Principal Investigator: ELLEDGE, STEPHEN J
Institution Receiving Award: BAYLOR COLLEGE OF MEDICINE
Program: BCRP
Proposal Number: BC000868
Award Number: DAMD17-01-1-0134
Funding Mechanism: Idea Award
Partnering Awards:
Award Amount: $451,500.00


Women with germline mutations in the breast and ovarian cancer gene 1 (Brca1) have an approximately 50% lifetime risk of developing ovarian cancer and an almost 90% chance of breast cancer. Brca1 mutations account for a significant percentage of all breast cancer cases. So far, there is only a small role for Brca1 mutations in sporadic cases of breast cancer. However, it is possible that improper regulation of Brca1 function might contribute to some of these cases. It appears that the main role for the Brca1 protein in cells is to prevent the accumulation of mutations in key growth regulatory genes in response to DNA damage. Mutations occur in genes when the DNA encoding those genes are damaged by chemicals or irradiation. Normal cells have an elaborate surveillance mechanism, called a checkpoint, that detects DNA damage and prevents the accumulation of mutation. In response to DNA damage, cells activate these checkpoint pathways to induce the expression of DNA repair genes to repair the damage. These pathways also instruct the cells to cease proliferation to prevent the replication of the damage and the generation or irreparable mutations. Brca1 is involved in repairing DNA damage and preventing mutations in key growth regulatory genes.

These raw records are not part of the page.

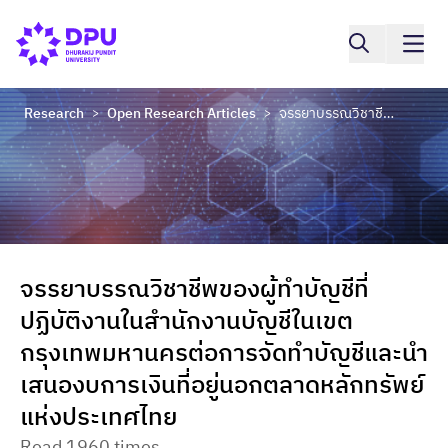
Research
Open Research Articles
จรรยาบรรณวิชาชีพของผู้ทำบัญชีที่ปฏิบัติงานในสำนักงานบัญชีในเขตกรุงเทพมหานครต่อการจัดทำบัญชีและนำเสนองบการเงินที่อยู่นอกตลาดหลักทรัพย์แห่งประเทศไทย
>
>
จรรยาบรรณวิชาชีพของผู้ทำบัญชีที่
ปฏิบัติงานในสำนักงานบัญชีในเขต
กรุงเทพมหานครต่อการจัดทำบัญชีและนำ
เสนองบการเงินที่อยู่นอกตลาดหลักทรัพย์
แห่งประเทศไทย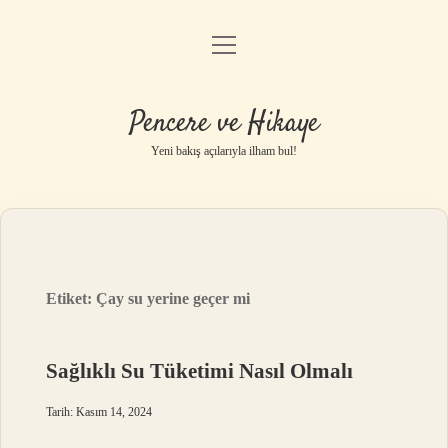
menüyü
Anasayfa
aç
Gizlilik Politikası
Pencere ve Hikaye
Yasal Uyarı
Yeni bakış açılarıyla ilham bul!
Hakkımızda
Etiket:
Çay su yerine geçer mi
Sağlıklı Su Tüketimi Nasıl Olmalı
Tarih: Kasım 14, 2024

It appears that there is a whole network of tumor suppressor genes that work together to control the response to DNA damage to repair damage. We have found that Brca1 works together with the ATM checkpoint and tumor suppressor protein and Rad50/Mre11/Nbs1 protein complex found mutant in a second familial cancer syndrome, NBS. This grant proposes to study how changes in the Brca1 protein that occur in response to DNA damage allow it to activate DNA repair pathways to prevent mutations due to DNA damage and to prevent cancer. These studies have direct relevance to the understanding of breast cancer because the genes involved in these pathways are clearly involved in breast cancer. Hopefully, having a thorough understanding of these pathways will allow us to both prevent cancers in families harboring mutations in these genes and to cure cancers defective in these genes.